2) Can the authors build homology models for PRPH2/ROM1 and GARP2 and try to fit in their map?

Data on PRPH2/ROM1 and GARP2 KO could have strengthen this manuscript substantially.

Homology modeling is an exquisite suggestion. First, we tried to model PRHP2 and ROM1 complexes based on molecular dynamics simulations and homolog structures in PDB without success. Hence, we performed structure prediction of PRPH2 oligomers (dimers and tetramers) with ColabFold, a notebook-based environment based on AlphaFold2. Four of the five predicted dimer models resembled the V-shape of the repeats resolved in the disk rim scaffold. Ridged-body fitting of the best scoring model into the repeat of the central density row appears reasonable at the 18 Å resolution of the average (see Figure 14).

On the other hand, none of the tetramer models fits into a single repeat of the disk rim scaffold or into two neighboring repeats. Furthermore, the tetramer models are significantly bulkier than the negative stain structure of the putative PRPH2-ROM1 tetramer (Kevany et al., 2013).

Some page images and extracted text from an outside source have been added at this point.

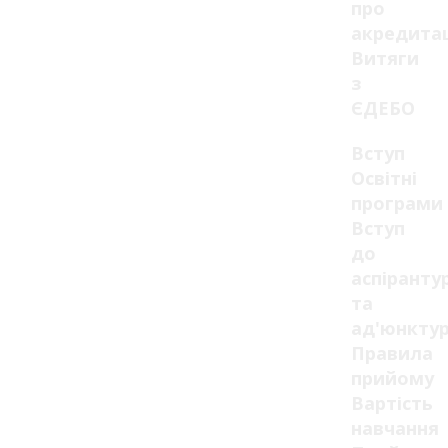
про
акредита
Витяги
з
ЄДЕБО
Вступ
Освітні
програми
Вступ
до
аспіранту
та
ад'юнкту
Правила
прийому
Вартість
навчання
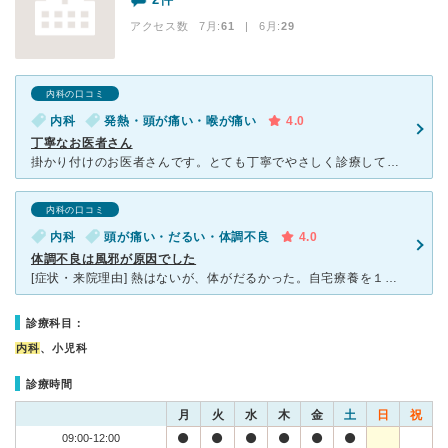
アクセス数 7月:
61
| 6月:
29
内科の口コミ
内科
発熱・頭が痛い・喉が痛い
4.0
丁寧なお医者さん
掛かり付けのお医者さんです。とても丁寧でやさしく診療してくれます。風邪も症状をみてアレルギーの薬に切り替えていただけるのでとても治りが早いです。 大病した時は大病院に行きますが、身近な相談の時はここ
内科の口コミ
内科
頭が痛い・だるい・体調不良
4.0
体調不良は風邪が原因でした
[症状・来院理由] 熱はないが、体がだるかった。自宅療養を１ｗほど行ったが、無事回復できました。 療養中の１ｗは苦しくて生きた心地がしなかったので、大変助かりました。 最初別の病院に通っていまし
診療科目：
内科
、小児科
診療時間
月
火
水
木
金
土
日
祝
09:00-12:00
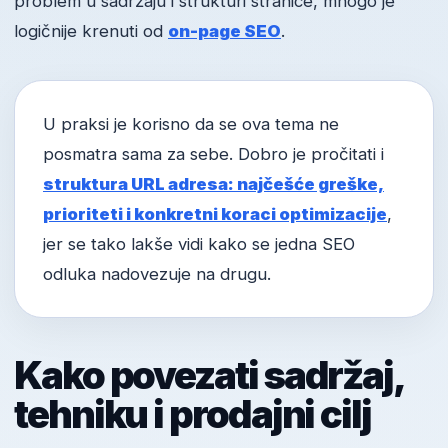
problem u sadržaju i strukturi stranice, mnogo je
logičnije krenuti od
on-page SEO
.
U praksi je korisno da se ova tema ne
posmatra sama za sebe. Dobro je pročitati i
struktura URL adresa: najčešće greške,
prioriteti i konkretni koraci optimizacije
,
jer se tako lakše vidi kako se jedna SEO
odluka nadovezuje na drugu.
Kako povezati sadržaj,
tehniku i prodajni cilj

This result contradicts the previous interpretation of the low-resolution negative stain structure of PRPH2-ROM1 complexes as tetramers, which also has a similar size and shape as the repeats of the disk rim scaffold resolved in our study. Therefore, the predicted model points to an error in our original interpretation and in previous publications where the putative non-covalently bound subunit of PRPH2 and ROM1 was studied. In these publications, particles of similar properties to those reported in Kevany et al., 2013, lay the foundation for the currently accepted PRPH2-ROM1 tetramer model (reviewed in Goldberg et al., 2016). The accompanying results of native gels and the hydrodynamic data that support the tetramer model may have been biased by the detergents used to purify PRPH2-ROM1 complexes (Triton X-100, Amphipol) or the non-globular shape of the complexes.

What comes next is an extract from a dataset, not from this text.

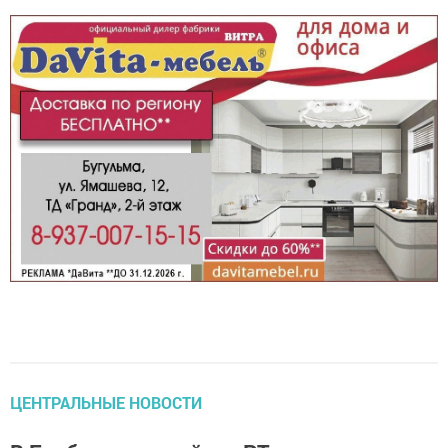
ЦЕНТРАЛЬНЫЕ НОВОСТИ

Therefore, we have introduced major changes to the manuscript. We added an additional Materials and methods section “Structural prediction of PRPH2 oligomers”. We added a supplementary figure and a video showing the fit of the predicted PRPH2 dimer structure into our subvolume average. We toned down our hypothesis that the repeats of the disk rim scaffold are composed of PRPH2-ROM1 tetramers and refer only to PRPH2-ROM1 complexes in the abstract, results and discussion. We now describe the discrepancy between the predicted PRPH2-dimer model and the negative stain structure of putative PRPH2-ROM1 tetramers and conclude that a high-resolution density map is required to elucidate whether the repeats are composed of dimers or tetramers. Furthermore, we changed the discussion of the disulfide bond forming PRPH2-C150 cysteine residues in light of the predicted model.

We also absolutely agree that data on knockout mice could strengthen our manuscript, and we appreciate this suggestion. Four knockouts are of special interest for us. Our putative candidates for the disk rim and disk interior connectors are (i) GARP2 and (ii) PDE6, respectively; and (iii) PRPH2 and (iv) ROM1 are proposed as potential building blocks of the disk rim scaffold. Unfortunately, PRPH2 and PDE6 knockouts lead to complete retinal degeneration. Hence, ROS of these strains cannot be investigated by cryo-ET. The Cngb 1 locus encodes three proteins, namely, the β-subunit of the CNGC-channel and the spliced isoforms GARP1 and GARP2. To our knowledge there is no knockout of only GARP2. In addition, GARP2 is predicted to be largely unstructured (Batra-Safferling et al., 2006). Therefore, structural modeling of the disk rim connectors is not possible. For Cngb 1 or ROM1 knockout mice, ROS can form, as revealed by conventional plastic embedded EM (Zhang et al., 2009, Clarke et al., 2000, respectively). However, ROS are destabilized in both strains and their architecture is highly disorganized (Clarke et al., 2000, Zhang et al., 2009). ROM1 KO mice are indeed commercially available, and the analysis of their ROS by cryo-ET is possible, but not feasible within a reasonable time frame for our revisions. We hope the reviewers will find that the structural models now included in the manuscript help substantiate our hypothesis on the identity of the disk rim scaffold.